### The task
Please rewrite all the text lines in the data below as a numbered list, skipping blank lines and leaving the pictures out of your answer.

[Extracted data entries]
----------------------------------------
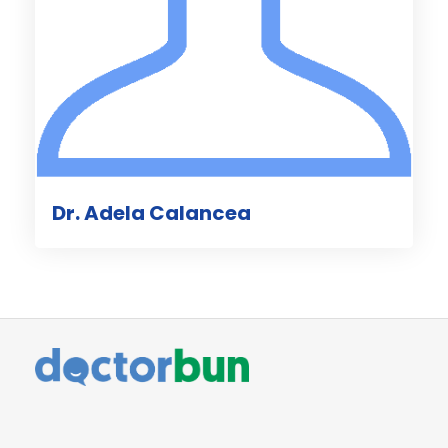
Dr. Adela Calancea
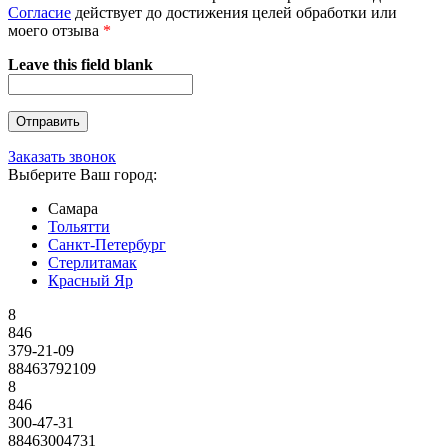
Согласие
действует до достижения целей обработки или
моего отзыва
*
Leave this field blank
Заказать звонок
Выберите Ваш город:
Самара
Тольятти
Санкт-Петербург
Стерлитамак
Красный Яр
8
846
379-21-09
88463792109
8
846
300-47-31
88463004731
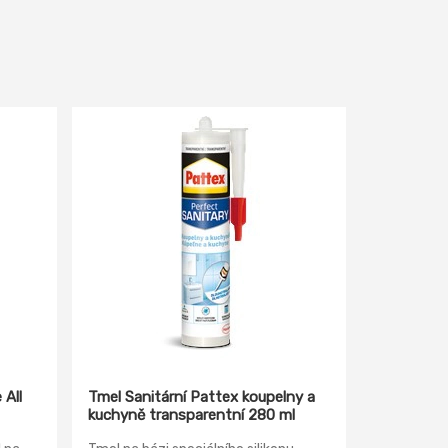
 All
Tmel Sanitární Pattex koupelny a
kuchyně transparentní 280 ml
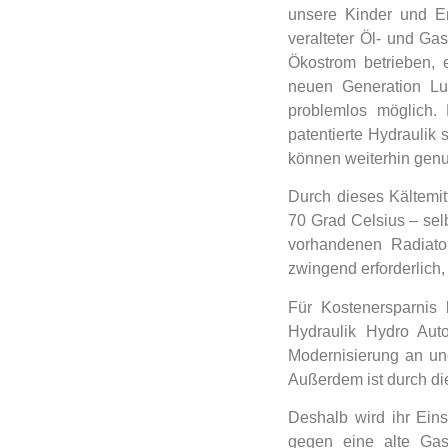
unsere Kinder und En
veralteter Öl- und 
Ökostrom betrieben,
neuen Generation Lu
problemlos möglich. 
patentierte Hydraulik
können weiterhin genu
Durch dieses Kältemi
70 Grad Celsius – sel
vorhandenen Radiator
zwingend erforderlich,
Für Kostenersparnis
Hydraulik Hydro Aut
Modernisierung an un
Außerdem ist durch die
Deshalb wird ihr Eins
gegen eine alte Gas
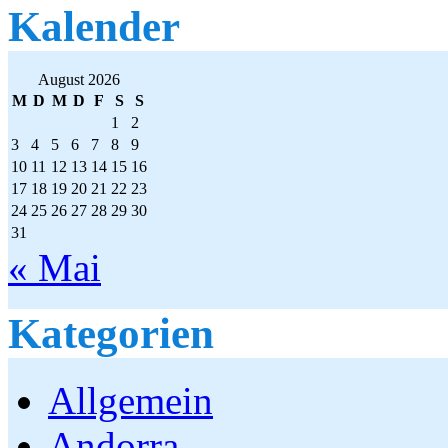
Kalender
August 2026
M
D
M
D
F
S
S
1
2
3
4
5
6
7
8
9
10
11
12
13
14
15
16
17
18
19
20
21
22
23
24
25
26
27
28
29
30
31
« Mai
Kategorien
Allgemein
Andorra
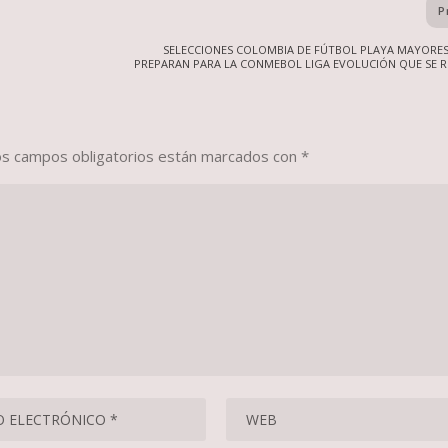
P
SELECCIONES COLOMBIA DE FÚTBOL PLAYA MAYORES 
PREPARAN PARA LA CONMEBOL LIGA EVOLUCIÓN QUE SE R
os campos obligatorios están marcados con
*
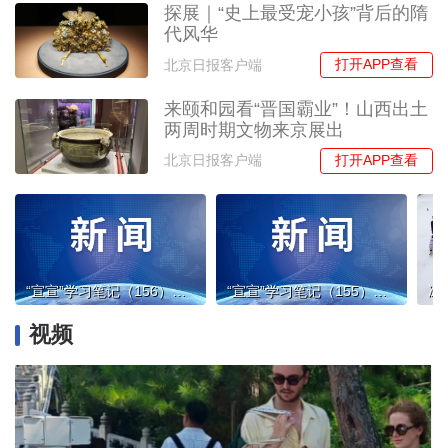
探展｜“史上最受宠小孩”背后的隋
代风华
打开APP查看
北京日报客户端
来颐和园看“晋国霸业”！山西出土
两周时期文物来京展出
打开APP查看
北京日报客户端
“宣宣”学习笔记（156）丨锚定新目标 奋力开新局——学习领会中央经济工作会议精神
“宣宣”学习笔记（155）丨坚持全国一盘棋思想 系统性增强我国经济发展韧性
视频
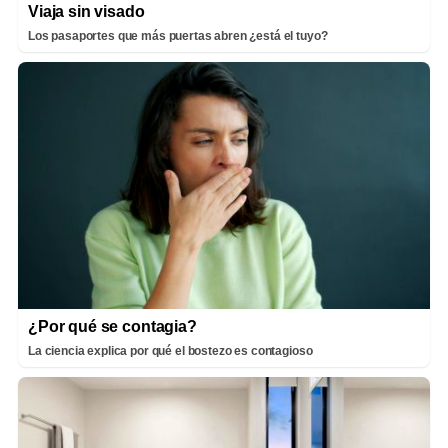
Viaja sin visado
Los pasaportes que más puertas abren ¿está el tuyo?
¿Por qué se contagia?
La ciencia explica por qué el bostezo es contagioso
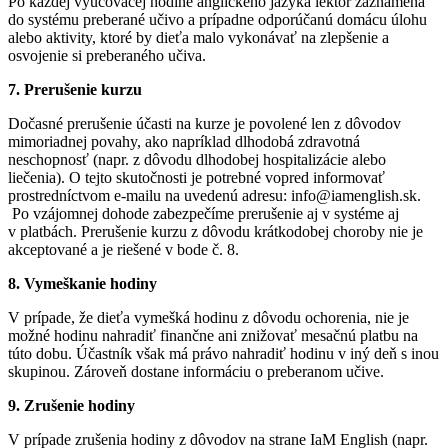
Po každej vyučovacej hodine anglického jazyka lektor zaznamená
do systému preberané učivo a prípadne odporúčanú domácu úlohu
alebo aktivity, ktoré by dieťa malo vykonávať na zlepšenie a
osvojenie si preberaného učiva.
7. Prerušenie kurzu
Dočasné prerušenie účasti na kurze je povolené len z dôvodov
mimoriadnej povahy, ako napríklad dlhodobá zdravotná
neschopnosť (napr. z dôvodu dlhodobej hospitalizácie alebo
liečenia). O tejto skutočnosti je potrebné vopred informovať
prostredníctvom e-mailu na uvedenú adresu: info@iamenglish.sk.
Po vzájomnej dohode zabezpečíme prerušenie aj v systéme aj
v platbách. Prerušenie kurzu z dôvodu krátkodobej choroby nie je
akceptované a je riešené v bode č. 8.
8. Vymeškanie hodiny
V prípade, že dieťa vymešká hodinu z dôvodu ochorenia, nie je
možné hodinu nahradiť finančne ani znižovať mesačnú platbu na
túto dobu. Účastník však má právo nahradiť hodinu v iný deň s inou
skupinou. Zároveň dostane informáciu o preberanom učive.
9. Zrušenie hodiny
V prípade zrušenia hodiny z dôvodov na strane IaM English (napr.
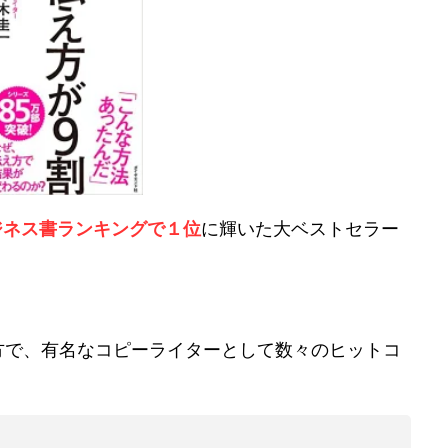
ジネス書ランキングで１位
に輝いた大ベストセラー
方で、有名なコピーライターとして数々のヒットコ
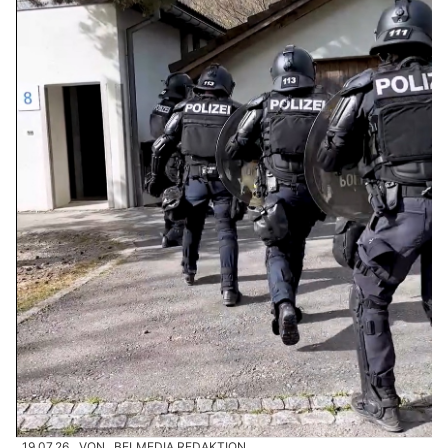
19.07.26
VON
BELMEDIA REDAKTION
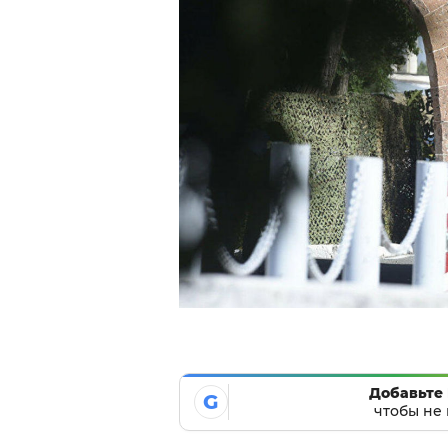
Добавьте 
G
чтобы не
----------------------------------------
### Answer to the problem
1. Dr. Adela Calancea
2. Согласие
3. действует до достижения целей обработки или
4. моего отзыва
5. *
6. Leave this field blank
7. Заказать звонок
8. Выберите Ваш город:
9. Самара
10. Тольятти
11. Санкт-Петербург
12. Стерлитамак
13. Красный Яр
14. 8
15. 846
16. 379-21-09
17. 88463792109
18. 8
19. 846
20. 300-47-31
21. 88463004731
22.  All
23. Tmel Sanitární Pattex koupelny a
24. kuchyně transparentní 280 ml
25. unsere Kinder und En
26. veralteter Öl- und 
27. Ökostrom betrieben,
28. neuen Generation Lu
29. problemlos möglich. 
30. patentierte Hydraulik
31. können weiterhin genu
32. Durch dieses Kältemi
33. 70 Grad Celsius – sel
34. vorhandenen Radiator
35. zwingend erforderlich,
36. Für Kostenersparnis
37. Hydraulik Hydro Aut
38. Modernisierung an un
39. Außerdem ist durch die
40. Deshalb wird ihr Eins
41. gegen eine alte Gas
42. Kalender
43. August 2026
44. M
45. D
46. M
47. D
48. F
49. S
50. S
51. 1
52. 2
53. 3
54. 4
55. 5
56. 6
57. 7
58. 8
59. 9
60. 10
61. 11
62. 12
63. 13
64. 14
65. 15
66. 16
67. 17
68. 18
69. 19
70. 20
71. 21
72. 22
73. 23
74. 24
75. 25
76. 26
77. 27
78. 28
79. 29
80. 30
81. 31
82. « Mai
83. Kategorien
84. Allgemein
85. Andorra
86. P
87. SELECCIONES COLOMBIA DE FÚTBOL PLAYA MAYORES 
88. PREPARAN PARA LA CONMEBOL LIGA EVOLUCIÓN QUE SE R
89. os campos obligatorios están marcados con
90. *
91. 探展｜“史上最受宠小孩”背后的隋
92. 代风华
93. 打开APP查看
94. 北京日报客户端
95. 来颐和园看“晋国霸业”！山西出土
96. 两周时期文物来京展出
97. 打开APP查看
98. 北京日报客户端
99. “宣宣”学习笔记（156）丨锚定新目标 奋力开新局——学习领会中央经济工作会议精神
100. “宣宣”学习笔记（155）丨坚持全国一盘棋思想 系统性增强我国经济发展韧性
101. 视频
102. Viaja sin visado
103. Los pasaportes que más puertas abren ¿está el tuyo?
104. ¿Por qué se contagia?
105. La ciencia explica por qué el bostezo es contagioso
106. Po každej vyučovacej hodine anglického jazyka lektor zaznamená
107. do systému preberané učivo a prípadne odporúčanú domácu úlohu
108. alebo aktivity, ktoré by dieťa malo vykonávať na zlepšenie a
109. osvojenie si preberaného učiva.
110. 7. Prerušenie kurzu
111. Dočasné prerušenie účasti na kurze je povolené len z dôvodov
112. mimoriadnej povahy, ako napríklad dlhodobá zdravotná
113. neschopnosť (napr. z dôvodu dlhodobej hospitalizácie alebo
114. liečenia). O tejto skutočnosti je potrebné vopred informovať
115. prostredníctvom e-mailu na uvedenú adresu: info@iamenglish.sk.
116. Po vzájomnej dohode zabezpečíme prerušenie aj v systéme aj
117. v platbách. Prerušenie kurzu z dôvodu krátkodobej choroby nie je
118. akceptované a je riešené v bode č. 8.
119. 8. Vymeškanie hodiny
120. V prípade, že dieťa vymešká hodinu z dôvodu ochorenia, nie je
121. možné hodinu nahradiť finančne ani znižovať mesačnú platbu na
122. túto dobu. Účastník však má právo nahradiť hodinu v iný deň s inou
123. skupinou. Zároveň dostane informáciu o preberanom učive.
124. 9. Zrušenie hodiny
125. V prípade zrušenia hodiny z dôvodov na strane IaM English (napr.
126. ジネス書ランキングで１位
127. に輝いた大ベストセラー
128. 方で、有名なコピーライターとして数々のヒットコ
129. 19.07.26
130. VON
131. BELMEDIA REDAKTION
132. Добавьте 
133. G
134. чтобы не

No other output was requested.